In short, our national family is going to go bankrupt unless we sharply curtail use of the plastic. Anyone who doesn't acknowledge that SS and Medicare are going to have to change significantly before 2040 is off in lala land with Paul Krugman, America's most blissfully deluded economist and the darling of the Democratic reactionaries.


Comments:
You did a good job of laying out the points via Greenspan. I really don't see any resolution to this problem as long as we continue our combination of do-good socialism and feel-good capitalism. At some point we will have corrections, but I don't see any progress unless we decide to sacrifice some personal comfort for greater good.
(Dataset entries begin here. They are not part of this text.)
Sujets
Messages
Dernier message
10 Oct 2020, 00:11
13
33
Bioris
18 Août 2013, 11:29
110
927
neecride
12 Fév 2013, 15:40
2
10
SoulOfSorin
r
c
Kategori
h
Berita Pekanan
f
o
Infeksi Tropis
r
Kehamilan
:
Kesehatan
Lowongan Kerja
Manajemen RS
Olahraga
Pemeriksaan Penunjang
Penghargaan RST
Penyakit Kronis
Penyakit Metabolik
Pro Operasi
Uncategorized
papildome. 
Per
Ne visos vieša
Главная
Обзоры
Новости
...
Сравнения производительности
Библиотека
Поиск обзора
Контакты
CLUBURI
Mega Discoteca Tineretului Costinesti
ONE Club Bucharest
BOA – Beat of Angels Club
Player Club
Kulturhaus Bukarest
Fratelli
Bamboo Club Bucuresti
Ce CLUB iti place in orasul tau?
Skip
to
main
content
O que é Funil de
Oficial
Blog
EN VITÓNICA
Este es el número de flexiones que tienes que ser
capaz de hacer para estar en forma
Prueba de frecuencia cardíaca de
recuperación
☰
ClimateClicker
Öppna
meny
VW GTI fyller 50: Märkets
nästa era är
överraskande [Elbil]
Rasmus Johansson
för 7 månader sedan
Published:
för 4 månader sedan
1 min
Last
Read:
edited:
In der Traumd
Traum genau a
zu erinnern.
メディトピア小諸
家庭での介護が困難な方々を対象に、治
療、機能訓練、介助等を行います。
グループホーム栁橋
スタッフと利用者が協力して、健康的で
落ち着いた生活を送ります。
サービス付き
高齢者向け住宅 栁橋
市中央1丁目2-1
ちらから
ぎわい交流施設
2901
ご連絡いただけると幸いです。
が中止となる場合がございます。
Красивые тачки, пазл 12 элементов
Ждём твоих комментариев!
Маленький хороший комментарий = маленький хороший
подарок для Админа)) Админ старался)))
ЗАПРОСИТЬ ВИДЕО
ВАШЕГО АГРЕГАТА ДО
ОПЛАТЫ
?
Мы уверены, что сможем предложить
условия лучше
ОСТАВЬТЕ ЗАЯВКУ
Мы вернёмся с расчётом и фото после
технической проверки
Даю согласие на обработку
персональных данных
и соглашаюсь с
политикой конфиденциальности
I just don't see where the impetus for that is going to come from on the broad social scale.

Have you got opinions/ideas on what action you might advocate?
I come up with nada on this. I guess my scenario is that we will swing one way or the other: either highly taxed socialism-like some of Europe, or keep strongly capitalist with large segments of society hurting from the lack of private compassion coupled with reduced government paternalism.
 
Ilona,

Yes, I do. But first I wanted to define the problem. There is so much nonsense in the press about the SS debate and so forth that most of us are somewhat confused.

"I don't see any progress unless we decide to sacrifice some personal comfort for greater good."

You summed it up nicely there, but I think we can forge that consensus. The problem is that people will want a convincing case first that they are sacrificing for the common good. An awful lot of mechanics, clerks, and secretaries I know are well aware that we took their excess SS contributions and spent them. In order to do what we have to do we are going to have to put some guarantees in place ensuring responsible behavior in government.